Após aplausos na plenária, a palavra é repassada para outro membro da plenária, chamado Ananias. Ele afirma:
“Quero louvar a comissão pelo fato de ter buscado embasar os seus argumentos na Bíblia. Se não houvesse essa modificação eu seria um a propor que não emitíssemos essa carta. Contudo, senhor presidente, eu quero recomendar, quero propor aliás, vou concordar com a palavra do orador que me antecede, até porque no item que eu falaria, há uma expressão que eu ia propor a sua suspensão. Então eu quero propor, senhor presidente, realmente eu concordo, há uma série de expressões que se identificam com posições de lá ou de cá, não vou nem citar. Há algumas questões. Por isso eu proponho, senhor presidente, que este documento fique sobre a mesa ou que seja reemitido ao conselho e que se analise melhor esta carta, para que nós não incorramos em problemas. Nós não podemos, como convenção batista, desculpe a expressão, cutucar a onça com vara curta.”

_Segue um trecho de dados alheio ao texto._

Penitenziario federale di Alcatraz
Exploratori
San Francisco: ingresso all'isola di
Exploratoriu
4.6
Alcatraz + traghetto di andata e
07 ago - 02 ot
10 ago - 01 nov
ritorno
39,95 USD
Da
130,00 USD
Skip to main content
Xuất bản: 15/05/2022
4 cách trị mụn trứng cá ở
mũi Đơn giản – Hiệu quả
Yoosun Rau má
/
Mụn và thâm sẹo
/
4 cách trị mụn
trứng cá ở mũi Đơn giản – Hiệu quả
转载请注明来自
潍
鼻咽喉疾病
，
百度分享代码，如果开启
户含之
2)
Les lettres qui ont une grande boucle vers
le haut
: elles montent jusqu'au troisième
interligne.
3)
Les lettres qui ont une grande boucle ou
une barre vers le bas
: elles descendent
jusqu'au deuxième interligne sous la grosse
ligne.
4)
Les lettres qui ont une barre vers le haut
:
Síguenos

A palavra é retomada pelo presidente da mesa, pr. Fausto Aguiar de Vasconcelos, que orienta os irmãos a levantarem as mãos a favor ou contra o encaminhamento da carta para o Conselho Geral, para que seja analisada novamente.

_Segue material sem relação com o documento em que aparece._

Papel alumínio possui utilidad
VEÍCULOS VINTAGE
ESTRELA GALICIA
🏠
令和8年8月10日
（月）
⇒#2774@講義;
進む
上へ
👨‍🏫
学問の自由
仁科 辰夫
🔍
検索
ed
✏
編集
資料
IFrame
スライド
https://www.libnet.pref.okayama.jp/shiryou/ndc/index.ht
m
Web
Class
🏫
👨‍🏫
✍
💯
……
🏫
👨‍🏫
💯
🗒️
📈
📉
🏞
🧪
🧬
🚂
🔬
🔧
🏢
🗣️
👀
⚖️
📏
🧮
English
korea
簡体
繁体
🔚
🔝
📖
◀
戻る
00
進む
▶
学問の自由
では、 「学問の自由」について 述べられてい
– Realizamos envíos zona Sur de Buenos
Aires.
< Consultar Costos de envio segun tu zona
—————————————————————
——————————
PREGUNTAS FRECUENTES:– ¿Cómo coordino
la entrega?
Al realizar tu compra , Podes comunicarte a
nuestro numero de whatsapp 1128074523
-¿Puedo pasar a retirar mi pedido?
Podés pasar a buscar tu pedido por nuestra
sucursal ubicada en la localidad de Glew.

A “maioria absoluta”, nas palavras do pastor Fausto, foi favorável à volta da carta para o Conselho, não sendo aprovada no momento da assembleia.
Na página oficial da Convenção Batista Brasileira, foi publicada a seguinte nota de esclarecimento:
O texto da “Carta de Goiânia”, produzido por uma comissão nomeada pela mesa diretora da 100° Assembleia, não foi aprovado pelo plenário da Assembleia, por falta de tempo, tendo sido remetido ao Conselho Geral da Convenção, para avaliação, o que ainda não aconteceu. Assim, nenhum texto que esteja circulando nas mídias sociais retrata a realidade dos fatos.
Pr. Sócrates Oliveira de Souza – Diretor Executivo CBB
A equipe do Bereia fez contato com a comissão da carta, mas ainda não obteve resposta.
Bereia vai continuar acompanhando o Conselho Geral da Convenção para verificar a análise que será feita sobre a carta produzida pela comissão.